14. From the documents placed on record, it is clear that admission was given to the petitioner by the Committee of the respondent University after inquiry at three different stages, i.e. on 03/05/2004 – when the application form was scrutinized, on 10/05/2004 – when the said application form was re-checked, on 18/07/2004 when the petitioner was interviewed and on 21/07/2004 when the petitioner paid the admission fees to respondent No. 3 College. Moreover, the petitioner had even addressed a communication dated 20/05/2004 to the Committee for the correction of mistakes in the Code Card issued to the petitioner by the respondent University. Therefore, after conducting three scrutinies, the respondent authorities cannot take advantage of their own mistake inasmuch as the said mistakes has resulted into miscarriage of justice and has ruined the career of the petitioner.

15. Moreover, it is not the case of the respondents that on account of some mischief or fraud on the part of the petitioner, the Committee of the respondent University had committed the said mistake. From the documents placed on record, it clearly transpires that it is a clear case of mistake on the part of the respondent authorities inasmuch as the Forms were scrutinized first on 03/05/2004 and again on 10/05/2004. By letter dated 20/05/2004 the petitioner had even pointed out the mistakes that had appeared in the Code Card issued to the petitioner. In spite of the above, admission was granted to the petitioner after conducting interview on 18/07/2004 and on payment of Admission Fees of Rs. 20,000.00 to the respondent College.

16. On 29/07/2004 the Committee of the respondent University had taken the decision to cancel the admission of the petitioner. The said decision was never communicated to the petitioner, otherwise, the petitioner would not have resigned from his service on 31/07/2004 in order to take admission in the B.Ed. Course.

17. Apart from the above, the conduct of respondent No. 3 College is required to be viewed seriously. Till date it is not borne out from the record that any action has been taken against respondent No. 3 College, which is a self-financed institution, pursuant to allegations that the said institution had not returned the admission fees to the petitioner and that signatures of the petitioner was obtained on certain blank vouchers and documents. The above allegations have gone without any denial and no actions have been taken by the respondent authorities to counter such allegations.

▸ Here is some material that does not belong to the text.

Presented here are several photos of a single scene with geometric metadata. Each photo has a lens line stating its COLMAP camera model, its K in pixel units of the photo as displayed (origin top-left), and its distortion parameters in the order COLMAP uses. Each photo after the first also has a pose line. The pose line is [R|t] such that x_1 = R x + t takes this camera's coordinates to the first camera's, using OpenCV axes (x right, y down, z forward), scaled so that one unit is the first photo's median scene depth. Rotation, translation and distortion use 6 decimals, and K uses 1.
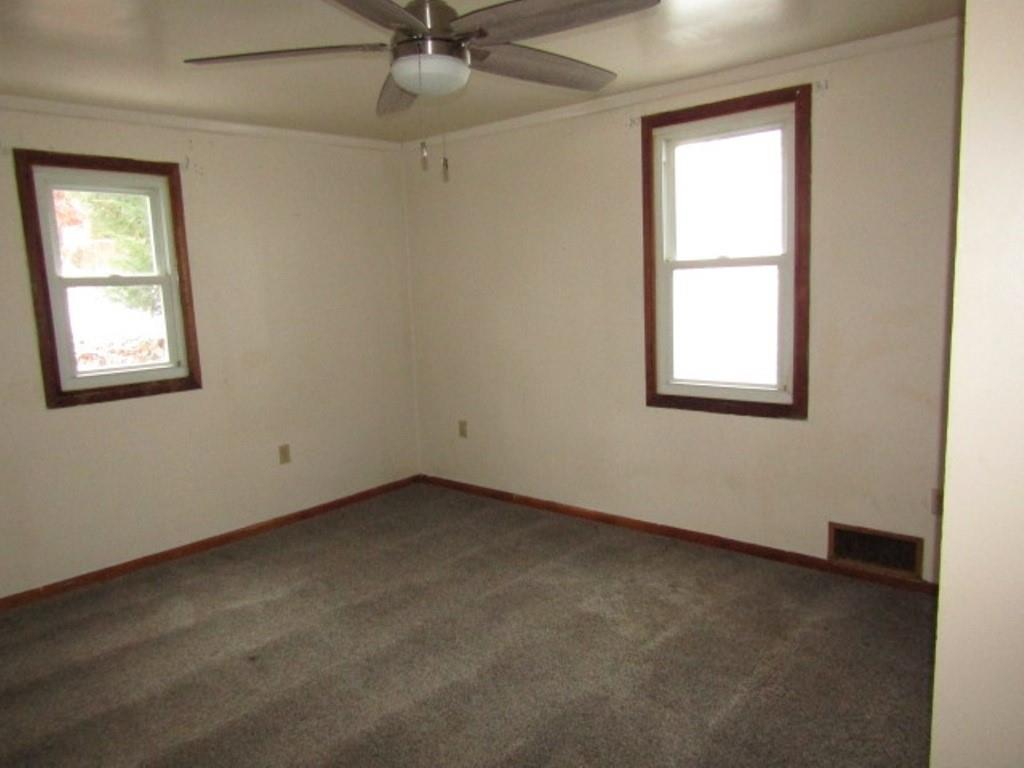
lens RADIAL K [[732.9, 0, 517.8], [0, 732.9, 395.6], [0, 0, 1]] dist [-0.012719, 0.008866]
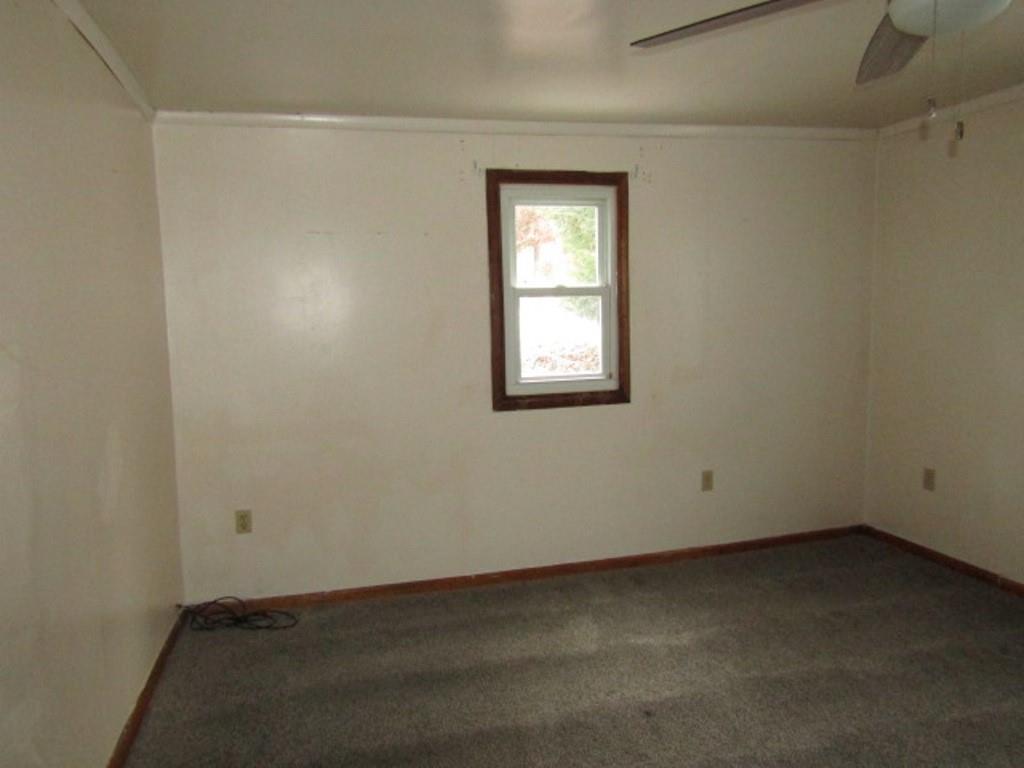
lens RADIAL K [[732.9, 0, 517.8], [0, 732.9, 395.6], [0, 0, 1]] dist [-0.012719, 0.008866]
pose [[0.835080, 0.081918, -0.543995, -0.032143], [-0.089994, 0.995872, 0.011816, -0.019319], [0.542718, 0.039089, 0.839005, 0.116828]]
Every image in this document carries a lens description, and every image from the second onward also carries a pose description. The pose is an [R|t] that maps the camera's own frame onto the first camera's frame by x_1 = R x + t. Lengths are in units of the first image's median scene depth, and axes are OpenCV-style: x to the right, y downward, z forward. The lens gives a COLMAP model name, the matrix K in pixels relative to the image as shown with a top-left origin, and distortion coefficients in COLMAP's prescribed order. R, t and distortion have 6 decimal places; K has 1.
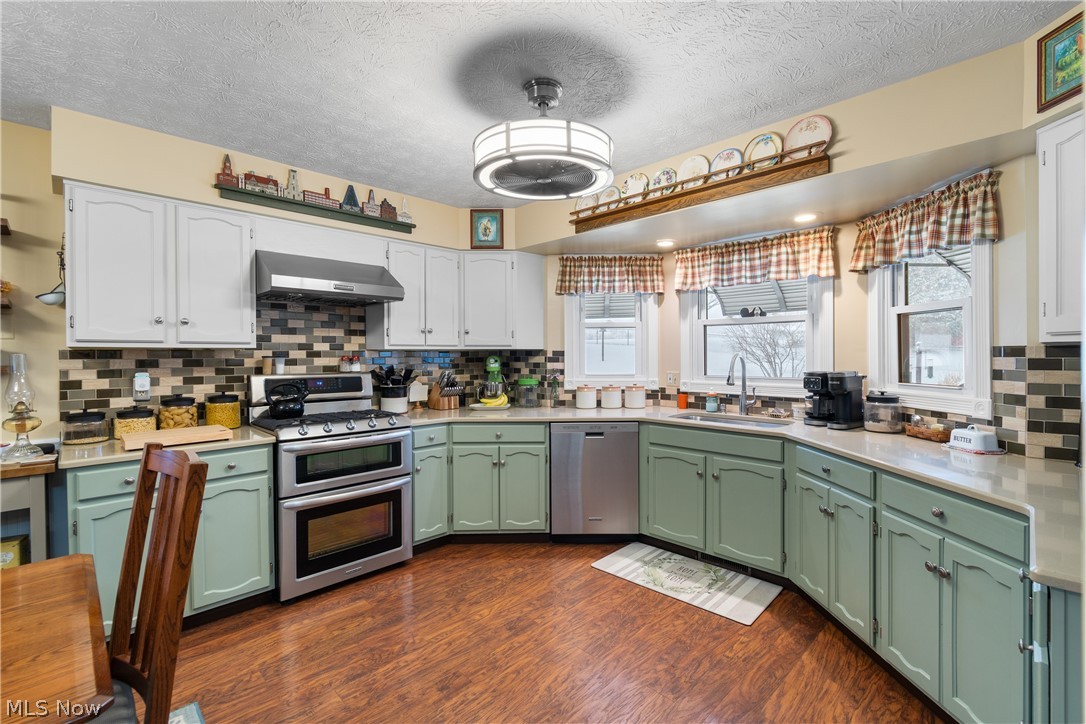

18. The contention of Mr. Shelat that if at all the petitioner is granted admission to the said Course, then other eligible candidates belonging to the same Reserved Category would demand the same, is required to be rejected only on the ground that the petitioner had himself pointed out to the respondent University immediately on 20/05/2004 about the mistake in the Code Card issued by the Commmittee to the petitioner. In spite of the said communication, on 18/07/2004 the petitioner was granted admission. The decision of cancellation of the admission was taken ex-parte on 29/07/2004 before which date the petitioner had started attending the classes i.e. on 26/07/2004. In my opinion, before taking such a harsh decision, the respondent authority ought to have issued Notice to the petitioner. If notice would have been issued to the petitioner, then the petitioner would not have resigned from his service. Thus, it is clearly established that a mere violation of the principles of natural justice has ruined the career and property of the petitioner.

19. Looking to the facts and circumstances of the case, the respondent University ought to have considered the case of the petitioner sympathetically and ought to have granted admission by creating an additional seat, as directed by the Apex Court in Nitasha Paul v. Maharishi Dayanand University, Rohtak and Ors. (supra) case.

20. At one stage, the petitioner had requested that the Committee Members should be permitted to be joined as parties so that some directions can be issued to them for compensating the loss caused to the petitioner on account of their negligence. However, Mr. Rathod learned advocate for the petitioner has preferred to argue the matter on merits since the petitioner is desirous of prosecuting his studies during the current Academic Year. In above view of the matter, the order passed by the respondent authorities, cancelling the admission of the petitioner, is required to be quashed and set aside.

21.1 For the foregoing reasons, this petition is allowed. The orders passed by the respondent authorities dated 12/08/2004 and 10/08/2004, at Annexure-G Coll. to the petition, cancelling the admission of the petitioner in the B.Ed. Course, are quashed and set aside. The respondent authorities are directed to consider the case of the petitioner in the same manner in which this Court had issued direction in Special Civil Application No. 13293 of 2004 dated 22/12/2004.

21.2 In case the respondent authorities are not in a position to consider the case of the petitioner for the current Academic Year, then they are directed to pay the regular salary of a Clerk for the current Academic Year to the petitioner in view of the fact that the petitioner had lost his job on account of the mistake of the respondent authorities.

21.3 The respondent authorities are directed to ensure that during the next Academic Year the petitioner gets admission in the said Course if in the current Academic Year they are not in a position to give him admission for the said Course. The fees already paid by the petitioner for the current Academic Year shall be adjusted against the fees that he may pay for the next Academic Year if he is not allowed to study in the current Academic Year.

21.4 The amount which is deposited by the petitioner in the Registry of this Court shall be refunded to the petitioner. The respondent authorities are directed to implement the aforesaid directions within a period of two weeks from the date of receipt of writ of this order. Rule is made absolute accordingly with no order as to costs.

22. Respondent No. 3 College has not appeared before this Court. Now, in view of the fact that allegations of non-refund of fees and of obtaining signatures on blank documents have been levelled against it and the said allegations have not been denied by the respondent College in spite of service twice, the respondent University is directed to take appropriate action against the said College.